SUPPLIED MATERIAL below:
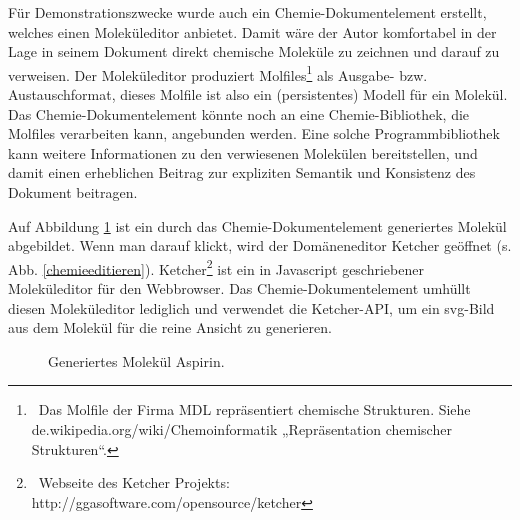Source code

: Für Demonstrationszwecke wurde auch ein Chemie-Dokumentelement erstellt, welches einen Moleküleditor anbietet. Damit wäre der Autor komfortabel in der Lage in seinem Dokument direkt chemische Moleküle zu zeichnen und darauf zu verweisen. Der Moleküleditor produziert Molfiles\footnote{~Das Molfile der Firma MDL repräsentiert chemische Strukturen. Siehe de.wikipedia.org/wiki/Chemoinformatik „Repräsentation chemischer Strukturen“.} als Ausgabe- bzw. Austauschformat, dieses Molfile ist also ein (persistentes) Modell für ein Molekül. Das Chemie-Dokumentelement könnte noch an eine Chemie-Bibliothek, die Molfiles verarbeiten kann, angebunden werden. Eine solche Programmbibliothek kann weitere Informationen zu den verwiesenen Molekülen bereitstellen, und damit einen erheblichen Beitrag zur expliziten Semantik und Konsistenz des Dokument beitragen.

 
Auf Abbildung \ref{Aspirin} ist ein durch das Chemie-Dokumentelement generiertes Molekül abgebildet. Wenn man darauf klickt, wird der Domäneneditor Ketcher geöffnet (s. Abb. \ref{chemieeditieren}). Ketcher\footnote{~Webseite des Ketcher Projekts: http://ggasoftware.com/opensource/ketcher} ist ein in Javascript geschriebener Moleküleditor für den Webbrowser. Das Chemie-Dokumentelement umhüllt diesen Moleküleditor lediglich und verwendet die Ketcher-API, um ein svg-Bild aus dem Molekül für die reine Ansicht zu generieren.

 
\begin{figure}[h!]
\centering
\advance\leftskip-2.5cm
\caption{ Generiertes Molekül Aspirin. }\label{Aspirin}
\end{figure}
End of SUPPLIED MATERIAL.
- BRIEF:
Pull out every line in the material above where "footnote" occurs.

- RESPONSE BOX:
: Für Demonstrationszwecke wurde auch ein Chemie-Dokumentelement erstellt, welches einen Moleküleditor anbietet. Damit wäre der Autor komfortabel in der Lage in seinem Dokument direkt chemische Moleküle zu zeichnen und darauf zu verweisen. Der Moleküleditor produziert Molfiles\footnote{~Das Molfile der Firma MDL repräsentiert chemische Strukturen. Siehe de.wikipedia.org/wiki/Chemoinformatik „Repräsentation chemischer Strukturen“.} als Ausgabe- bzw. Austauschformat, dieses Molfile ist also ein (persistentes) Modell für ein Molekül. Das Chemie-Dokumentelement könnte noch an eine Chemie-Bibliothek, die Molfiles verarbeiten kann, angebunden werden. Eine solche Programmbibliothek kann weitere Informationen zu den verwiesenen Molekülen bereitstellen, und damit einen erheblichen Beitrag zur expliziten Semantik und Konsistenz des Dokument beitragen.
Auf Abbildung \ref{Aspirin} ist ein durch das Chemie-Dokumentelement generiertes Molekül abgebildet. Wenn man darauf klickt, wird der Domäneneditor Ketcher geöffnet (s. Abb. \ref{chemieeditieren}). Ketcher\footnote{~Webseite des Ketcher Projekts: http://ggasoftware.com/opensource/ketcher} ist ein in Javascript geschriebener Moleküleditor für den Webbrowser. Das Chemie-Dokumentelement umhüllt diesen Moleküleditor lediglich und verwendet die Ketcher-API, um ein svg-Bild aus dem Molekül für die reine Ansicht zu generieren.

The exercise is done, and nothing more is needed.